Data shown:
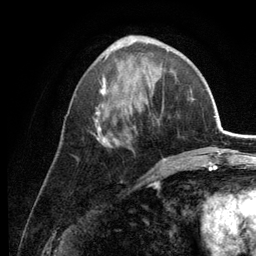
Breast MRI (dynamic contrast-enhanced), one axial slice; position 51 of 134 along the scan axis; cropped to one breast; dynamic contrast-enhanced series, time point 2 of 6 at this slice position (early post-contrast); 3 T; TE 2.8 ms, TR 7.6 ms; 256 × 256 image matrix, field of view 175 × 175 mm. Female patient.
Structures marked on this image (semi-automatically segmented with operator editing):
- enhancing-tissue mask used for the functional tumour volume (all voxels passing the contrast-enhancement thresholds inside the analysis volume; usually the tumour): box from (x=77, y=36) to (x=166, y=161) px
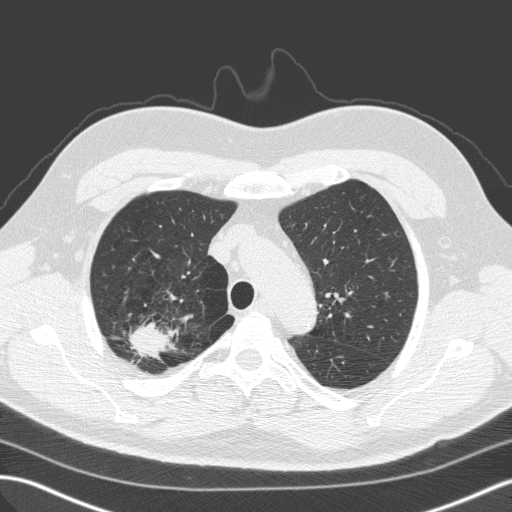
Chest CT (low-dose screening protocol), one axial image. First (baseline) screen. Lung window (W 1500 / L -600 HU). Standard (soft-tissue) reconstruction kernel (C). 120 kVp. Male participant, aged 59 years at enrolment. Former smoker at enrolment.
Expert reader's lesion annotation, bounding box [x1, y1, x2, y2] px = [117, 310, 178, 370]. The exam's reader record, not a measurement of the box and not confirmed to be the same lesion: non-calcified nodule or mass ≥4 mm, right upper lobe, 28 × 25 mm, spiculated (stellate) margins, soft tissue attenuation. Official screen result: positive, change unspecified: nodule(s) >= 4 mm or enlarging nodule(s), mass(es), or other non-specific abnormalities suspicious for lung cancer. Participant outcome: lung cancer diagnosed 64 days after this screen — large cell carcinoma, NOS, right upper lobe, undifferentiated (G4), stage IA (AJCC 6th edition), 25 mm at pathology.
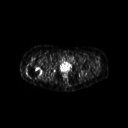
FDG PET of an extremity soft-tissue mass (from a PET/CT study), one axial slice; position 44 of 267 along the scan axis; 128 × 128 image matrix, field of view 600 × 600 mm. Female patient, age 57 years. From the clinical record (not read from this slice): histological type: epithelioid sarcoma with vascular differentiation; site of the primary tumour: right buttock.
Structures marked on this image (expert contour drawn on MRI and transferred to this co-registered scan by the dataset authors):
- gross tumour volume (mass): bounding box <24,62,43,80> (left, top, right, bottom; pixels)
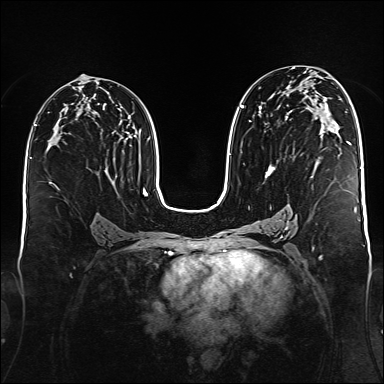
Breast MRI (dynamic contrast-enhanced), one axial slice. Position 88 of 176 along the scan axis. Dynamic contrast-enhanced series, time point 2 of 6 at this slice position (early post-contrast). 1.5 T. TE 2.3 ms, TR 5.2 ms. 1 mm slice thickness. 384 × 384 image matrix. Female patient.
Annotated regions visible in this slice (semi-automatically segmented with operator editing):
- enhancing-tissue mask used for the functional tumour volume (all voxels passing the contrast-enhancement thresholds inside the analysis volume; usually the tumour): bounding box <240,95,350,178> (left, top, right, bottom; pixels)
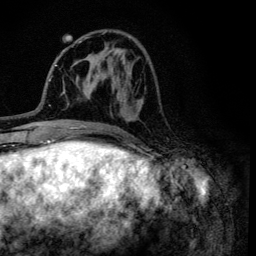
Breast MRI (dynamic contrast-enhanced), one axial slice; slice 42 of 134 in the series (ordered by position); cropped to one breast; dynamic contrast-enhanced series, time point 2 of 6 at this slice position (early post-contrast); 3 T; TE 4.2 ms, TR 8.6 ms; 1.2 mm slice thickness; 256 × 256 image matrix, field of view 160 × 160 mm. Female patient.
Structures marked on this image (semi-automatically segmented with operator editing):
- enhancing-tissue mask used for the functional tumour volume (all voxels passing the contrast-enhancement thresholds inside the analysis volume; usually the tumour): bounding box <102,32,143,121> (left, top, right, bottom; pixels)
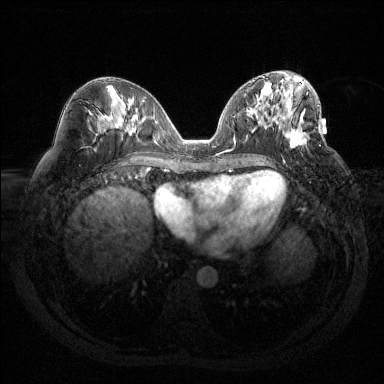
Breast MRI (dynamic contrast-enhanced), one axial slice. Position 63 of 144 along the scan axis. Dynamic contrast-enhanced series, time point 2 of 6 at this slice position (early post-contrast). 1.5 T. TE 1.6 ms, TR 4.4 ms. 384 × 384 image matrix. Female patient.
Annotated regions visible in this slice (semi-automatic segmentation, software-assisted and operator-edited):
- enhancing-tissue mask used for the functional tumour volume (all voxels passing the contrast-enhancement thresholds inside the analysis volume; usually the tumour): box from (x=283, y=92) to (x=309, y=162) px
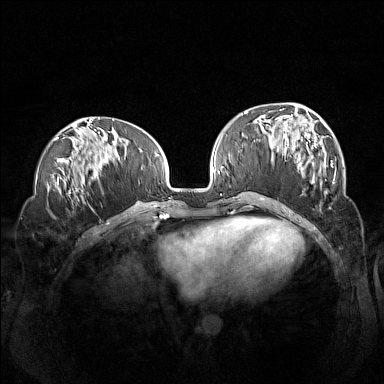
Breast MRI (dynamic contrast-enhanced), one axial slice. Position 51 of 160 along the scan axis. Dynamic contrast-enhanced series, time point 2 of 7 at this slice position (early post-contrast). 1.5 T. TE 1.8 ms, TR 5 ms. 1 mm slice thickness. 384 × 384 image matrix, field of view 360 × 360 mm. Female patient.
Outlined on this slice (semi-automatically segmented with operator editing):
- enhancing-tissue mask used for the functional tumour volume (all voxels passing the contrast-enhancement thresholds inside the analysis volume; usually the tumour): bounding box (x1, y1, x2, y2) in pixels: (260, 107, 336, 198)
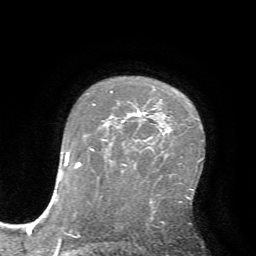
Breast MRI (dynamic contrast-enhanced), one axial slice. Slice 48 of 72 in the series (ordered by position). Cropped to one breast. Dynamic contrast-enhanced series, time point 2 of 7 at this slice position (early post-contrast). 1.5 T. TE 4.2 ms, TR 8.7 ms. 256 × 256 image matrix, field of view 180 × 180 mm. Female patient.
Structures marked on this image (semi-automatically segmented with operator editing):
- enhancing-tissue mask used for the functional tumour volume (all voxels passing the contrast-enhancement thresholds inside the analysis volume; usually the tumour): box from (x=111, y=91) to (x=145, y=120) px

---

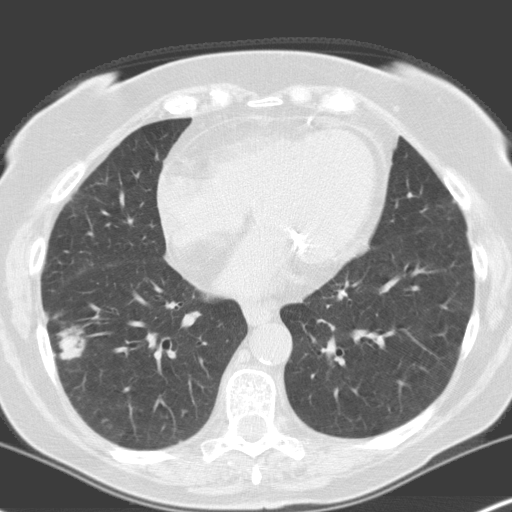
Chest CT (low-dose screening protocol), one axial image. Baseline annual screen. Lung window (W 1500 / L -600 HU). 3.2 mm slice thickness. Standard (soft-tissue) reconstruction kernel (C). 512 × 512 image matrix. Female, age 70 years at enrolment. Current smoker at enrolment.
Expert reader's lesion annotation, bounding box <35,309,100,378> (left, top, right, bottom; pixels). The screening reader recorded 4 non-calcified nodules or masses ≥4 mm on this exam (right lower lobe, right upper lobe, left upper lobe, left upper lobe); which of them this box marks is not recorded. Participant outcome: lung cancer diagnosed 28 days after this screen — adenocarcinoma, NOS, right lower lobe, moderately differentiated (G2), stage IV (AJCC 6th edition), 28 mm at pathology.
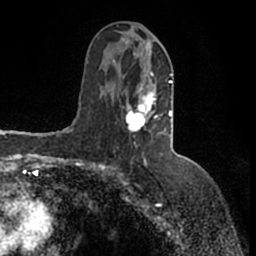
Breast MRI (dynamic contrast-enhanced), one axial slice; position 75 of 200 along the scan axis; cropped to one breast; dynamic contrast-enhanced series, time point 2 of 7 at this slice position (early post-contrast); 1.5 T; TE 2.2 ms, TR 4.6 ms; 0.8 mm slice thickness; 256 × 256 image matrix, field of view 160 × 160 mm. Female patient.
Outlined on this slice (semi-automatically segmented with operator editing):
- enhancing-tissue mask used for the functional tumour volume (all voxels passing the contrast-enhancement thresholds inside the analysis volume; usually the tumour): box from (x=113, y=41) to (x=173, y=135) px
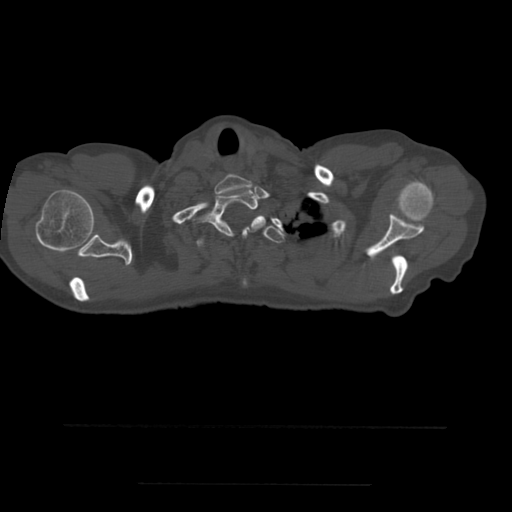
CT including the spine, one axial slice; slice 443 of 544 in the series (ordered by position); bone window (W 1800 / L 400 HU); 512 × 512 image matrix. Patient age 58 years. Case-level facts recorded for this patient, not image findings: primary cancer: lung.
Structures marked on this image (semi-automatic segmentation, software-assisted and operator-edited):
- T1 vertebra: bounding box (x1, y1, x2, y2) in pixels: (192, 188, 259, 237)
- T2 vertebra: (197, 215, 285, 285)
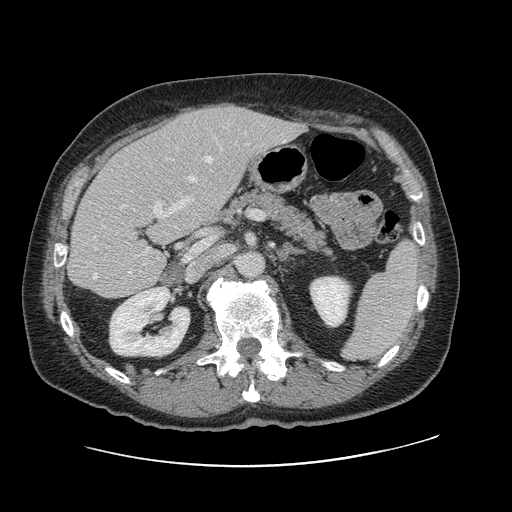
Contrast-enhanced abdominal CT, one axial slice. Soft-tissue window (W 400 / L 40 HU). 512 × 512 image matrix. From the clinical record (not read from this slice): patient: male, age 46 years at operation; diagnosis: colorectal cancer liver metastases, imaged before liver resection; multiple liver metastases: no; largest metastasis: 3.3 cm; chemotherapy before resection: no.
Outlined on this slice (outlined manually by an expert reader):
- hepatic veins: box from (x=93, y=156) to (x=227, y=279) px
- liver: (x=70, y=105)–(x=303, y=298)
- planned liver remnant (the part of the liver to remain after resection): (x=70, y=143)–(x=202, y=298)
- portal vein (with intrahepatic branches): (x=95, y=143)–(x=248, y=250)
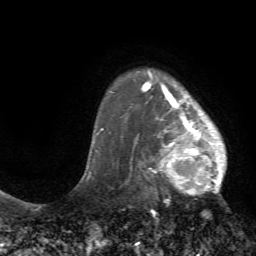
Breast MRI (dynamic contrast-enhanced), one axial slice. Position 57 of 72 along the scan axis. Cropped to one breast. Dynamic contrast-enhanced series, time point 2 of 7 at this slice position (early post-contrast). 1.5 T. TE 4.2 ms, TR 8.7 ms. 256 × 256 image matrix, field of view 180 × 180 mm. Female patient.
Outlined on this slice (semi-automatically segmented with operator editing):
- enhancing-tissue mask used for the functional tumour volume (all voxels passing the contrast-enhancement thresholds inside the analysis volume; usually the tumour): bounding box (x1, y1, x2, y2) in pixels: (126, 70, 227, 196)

* * *

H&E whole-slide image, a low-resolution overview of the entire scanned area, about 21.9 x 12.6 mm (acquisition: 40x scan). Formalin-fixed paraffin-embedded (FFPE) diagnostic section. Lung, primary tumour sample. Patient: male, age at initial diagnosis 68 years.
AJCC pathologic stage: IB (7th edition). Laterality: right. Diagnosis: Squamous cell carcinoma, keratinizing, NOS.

Work item:
Copy out only the lines of the records above from the one with "slice (semi-automatic segmentation, software-assisted" through the one with "(x=309, y=162) px", exactly as they stand, both included.

Solution to the exercise:
Annotated regions visible in this slice (semi-automatic segmentation, software-assisted and operator-edited):
- enhancing-tissue mask used for the functional tumour volume (all voxels passing the contrast-enhancement thresholds inside the analysis volume; usually the tumour): box from (x=283, y=92) to (x=309, y=162) px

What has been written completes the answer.